The Christmas season can be a difficult time for those of us who have lost loved ones. I've given it a lot of thought on this 34th Christmas without Tony and Amanda.
Why is it so hard?
When I look at it from a faith based point-of-view (and I AM full of faith) I say, "This is the celebration of the birth of our Saviour! The one who makes it possible for me to have faith in that glorious resurrection when I will be reunited with my children."
So why is it so hard?
I've reflected on Elder Joseph B Wirthlin's talk Come What May, and Love It. But I've decided that I need to change that just slightly to-
Come What May, and Love HIM
With that slight change in wording I'm able to trust in the Lord. Trust that He will never leave me comfortless; He will never leave me to *go it alone*!
But why is it so hard?
I've decided that the Christmas celebration embodies everything that is good and family. It is frequently one of the few times that extended families gather and reconnect with their loved ones: older siblings come home from college or far-away locations. It is a concentrated dose of familial love which makes us feel more keenly those who are not with us here.
So is it still hard?
Yes, and no. Some fifteen years ago a friend, who'd also lost a son, was visiting at Christmas time and I commented that this was the first year that Christmas wasn't so hard. She lamented that I shouldn't tell her that because, in fact, 20 years was a lot of sad Christmases.
How can I make it NOT be hard?
Well, the only way I know of is FAITH! Faith in my Lord, Jesus Christ. Faith in His promises. Faith in His timing. And faith that He will help me CHOOSE to be happy.
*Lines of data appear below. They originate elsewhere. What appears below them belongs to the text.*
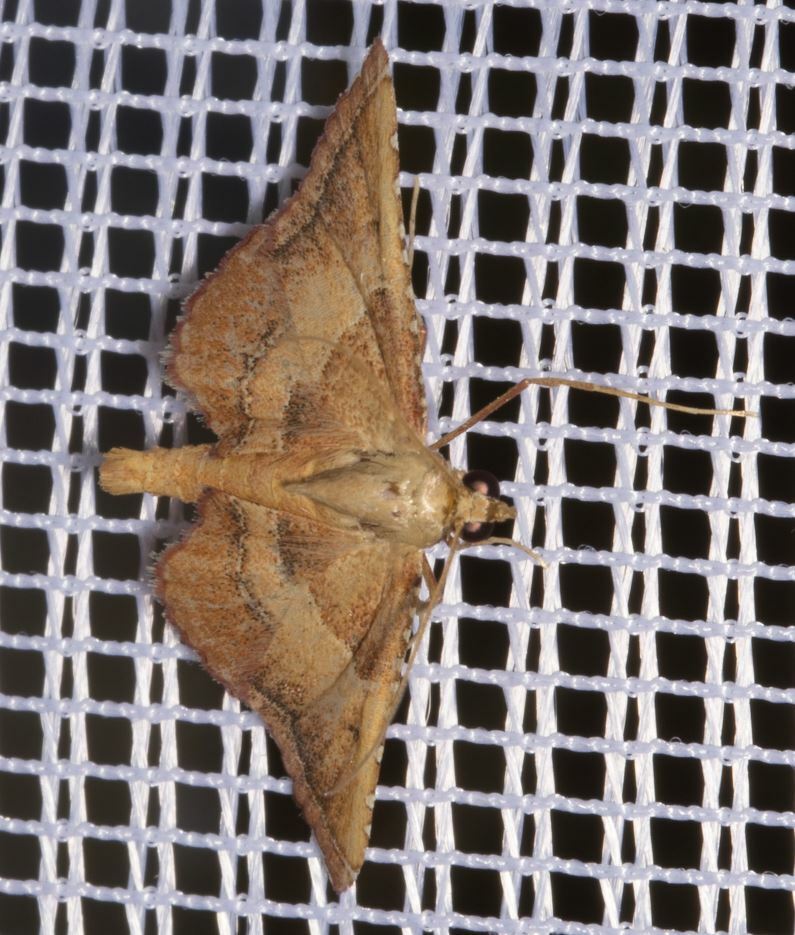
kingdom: Animalia
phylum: Arthropoda
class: Insecta
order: Lepidoptera
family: Pyralidae
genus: Endotricha
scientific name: Endotricha flammealis
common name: Rosy tabby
And that, for me, is the key. I have to choose to be happy. I avoid those things that will throw me into a funk. When those sad, longing feelings come, and they always do, I try to replace them with thoughts of joy. Joy that my children have been freed from the trials of this world. Joy that I will be with them again someday. Joy that I
Yes. I choose joy.
On a lovely side note-
Today we had a special Stake Conference at which Bishop Gérald Caussé was our visiting authority. As tender mercies will happen, our Stake President, W Vince Wilding, was a missionary in young Brother Caussé's ward in France 35 ago where Brother Caussé served as the branch pianist.
Bishop Caussé and his wife spoke. She apologized for her broken English and strong French accent but spoke movingly of our Savior and the words of the song What Child Is This. When Bishop Caussé got up to speak he said he had a surprise for his wife. He went to the piano and played the most beautiful arrangement of What Child Is This. I was so touched not only by his ability to *speak* that pure language of music but the sweet gesture it was to his wife, who struggles to speak in English.